MAE 435    Principles of Automatic Control (3)

Study of linear feedback control systems using transfer functions. Transient and steady state responses. Stability and dynamic analyses using time response and frequency response techniques. Compensation methods. Classical control theory techniques for determination and modification of the dynamic response of a system. Synthesis and design applications to typical mechanical engineering control systems. Introduction to modern control theory. Prerequisites: ECE 301 or 302; ECE 220 or MATH 394. Spring.


Course in Material Science and Engineering


MSE 201    Structure and Properties of Engineering Materials (3)

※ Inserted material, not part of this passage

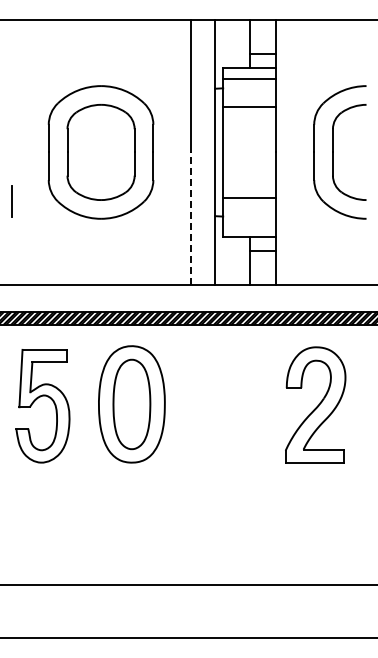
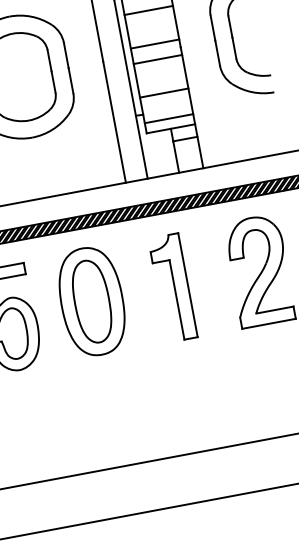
line: (249, 143) -> (154, 43), added
line: (249, 160) -> (157, 59), added
line: (191, 218) -> (114, 121), dashed -> solid
line: (249, 225) -> (168, 118), added
part: (220, 405) -> (173, 287), added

Introduction to the fundamental physical principles governing the structure and constitution of metallic and nonmetallic materials and the relationships among these principles and the mechanical, physical and chemical properties of engineering materials. Prerequisite: CHEM 132. Fall.



Impact Statement:

a. The new Joint Engineering Program should not have major impact on the course of study for other UNCA programs.  Concurrences were sought from departments in which the engineering students will be taking classes, and from the Industrial and Engineering Management program, whose students enroll in MAE 206 and 314.


b. The new Joint Engineering Program will require an additional UNCA faculty member in one of the related departments (Computer Science, Mathematics, or Physics) in addition to adjunct coverage of the ½ reassigned time for the UNCA Associate Director of Engineering. Funding for a portion of the equipment needs and space for additional laboratories will also be needed.


Rationale: These changes implement the new Joint NCSU/UNC Asheville Engineering Program established by the UNC Board of Governors in May, 2004.